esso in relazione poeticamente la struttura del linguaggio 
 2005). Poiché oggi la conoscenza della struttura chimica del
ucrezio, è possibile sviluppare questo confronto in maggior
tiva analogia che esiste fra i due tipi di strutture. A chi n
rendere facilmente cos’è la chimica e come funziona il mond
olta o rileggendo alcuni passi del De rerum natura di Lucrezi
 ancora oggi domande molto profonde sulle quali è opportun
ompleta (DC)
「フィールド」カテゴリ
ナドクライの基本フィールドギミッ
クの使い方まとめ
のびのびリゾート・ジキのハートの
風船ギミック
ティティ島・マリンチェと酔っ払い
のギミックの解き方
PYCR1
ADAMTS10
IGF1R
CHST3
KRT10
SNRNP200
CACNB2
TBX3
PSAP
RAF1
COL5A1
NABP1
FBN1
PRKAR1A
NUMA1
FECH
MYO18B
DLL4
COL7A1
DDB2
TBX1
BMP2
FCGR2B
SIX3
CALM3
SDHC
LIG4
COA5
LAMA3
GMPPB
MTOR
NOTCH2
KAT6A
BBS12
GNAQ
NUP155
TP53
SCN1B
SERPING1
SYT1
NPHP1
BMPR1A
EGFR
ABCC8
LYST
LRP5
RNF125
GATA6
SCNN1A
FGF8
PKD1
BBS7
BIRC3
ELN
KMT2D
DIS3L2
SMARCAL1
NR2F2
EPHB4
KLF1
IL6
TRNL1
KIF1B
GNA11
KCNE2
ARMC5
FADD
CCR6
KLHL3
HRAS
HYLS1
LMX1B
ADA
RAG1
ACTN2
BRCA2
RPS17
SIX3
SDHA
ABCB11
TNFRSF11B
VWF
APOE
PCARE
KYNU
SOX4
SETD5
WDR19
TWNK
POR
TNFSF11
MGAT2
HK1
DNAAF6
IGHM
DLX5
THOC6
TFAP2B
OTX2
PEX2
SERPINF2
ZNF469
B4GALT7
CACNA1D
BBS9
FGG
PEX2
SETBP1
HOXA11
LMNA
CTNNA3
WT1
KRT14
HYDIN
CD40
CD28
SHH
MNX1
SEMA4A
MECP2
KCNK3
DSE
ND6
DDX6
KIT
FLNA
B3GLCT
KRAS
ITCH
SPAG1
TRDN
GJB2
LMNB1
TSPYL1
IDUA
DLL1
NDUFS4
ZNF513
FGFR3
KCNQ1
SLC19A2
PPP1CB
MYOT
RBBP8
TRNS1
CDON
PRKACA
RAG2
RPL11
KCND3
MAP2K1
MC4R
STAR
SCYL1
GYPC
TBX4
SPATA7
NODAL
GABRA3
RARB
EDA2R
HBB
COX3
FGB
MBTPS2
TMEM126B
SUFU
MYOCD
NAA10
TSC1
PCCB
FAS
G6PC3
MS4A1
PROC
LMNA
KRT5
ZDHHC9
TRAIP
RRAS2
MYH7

----------

> [Exercise details]: The records above must be written out again exactly.

> [Answer section]:
esso in relazione poeticamente la struttura del linguaggio 
 2005). Poiché oggi la conoscenza della struttura chimica del
ucrezio, è possibile sviluppare questo confronto in maggior
tiva analogia che esiste fra i due tipi di strutture. A chi n
rendere facilmente cos’è la chimica e come funziona il mond
olta o rileggendo alcuni passi del De rerum natura di Lucrezi
 ancora oggi domande molto profonde sulle quali è opportun
ompleta (DC)
「フィールド」カテゴリ
ナドクライの基本フィールドギミッ
クの使い方まとめ
のびのびリゾート・ジキのハートの
風船ギミック
ティティ島・マリンチェと酔っ払い
のギミックの解き方
PYCR1
ADAMTS10
IGF1R
CHST3
KRT10
SNRNP200
CACNB2
TBX3
PSAP
RAF1
COL5A1
NABP1
FBN1
PRKAR1A
NUMA1
FECH
MYO18B
DLL4
COL7A1
DDB2
TBX1
BMP2
FCGR2B
SIX3
CALM3
SDHC
LIG4
COA5
LAMA3
GMPPB
MTOR
NOTCH2
KAT6A
BBS12
GNAQ
NUP155
TP53
SCN1B
SERPING1
SYT1
NPHP1
BMPR1A
EGFR
ABCC8
LYST
LRP5
RNF125
GATA6
SCNN1A
FGF8
PKD1
BBS7
BIRC3
ELN
KMT2D
DIS3L2
SMARCAL1
NR2F2
EPHB4
KLF1
IL6
TRNL1
KIF1B
GNA11
KCNE2
ARMC5
FADD
CCR6
KLHL3
HRAS
HYLS1
LMX1B
ADA
RAG1
ACTN2
BRCA2
RPS17
SIX3
SDHA
ABCB11
TNFRSF11B
VWF
APOE
PCARE
KYNU
SOX4
SETD5
WDR19
TWNK
POR
TNFSF11
MGAT2
HK1
DNAAF6
IGHM
DLX5
THOC6
TFAP2B
OTX2
PEX2
SERPINF2
ZNF469
B4GALT7
CACNA1D
BBS9
FGG
PEX2
SETBP1
HOXA11
LMNA
CTNNA3
WT1
KRT14
HYDIN
CD40
CD28
SHH
MNX1
SEMA4A
MECP2
KCNK3
DSE
ND6
DDX6
KIT
FLNA
B3GLCT
KRAS
ITCH
SPAG1
TRDN
GJB2
LMNB1
TSPYL1
IDUA
DLL1
NDUFS4
ZNF513
FGFR3
KCNQ1
SLC19A2
PPP1CB
MYOT
RBBP8
TRNS1
CDON
PRKACA
RAG2
RPL11
KCND3
MAP2K1
MC4R
STAR
SCYL1
GYPC
TBX4
SPATA7
NODAL
GABRA3
RARB
EDA2R
HBB
COX3
FGB
MBTPS2
TMEM126B
SUFU
MYOCD
NAA10
TSC1
PCCB
FAS
G6PC3
MS4A1
PROC
LMNA
KRT5
ZDHHC9
TRAIP
RRAS2
MYH7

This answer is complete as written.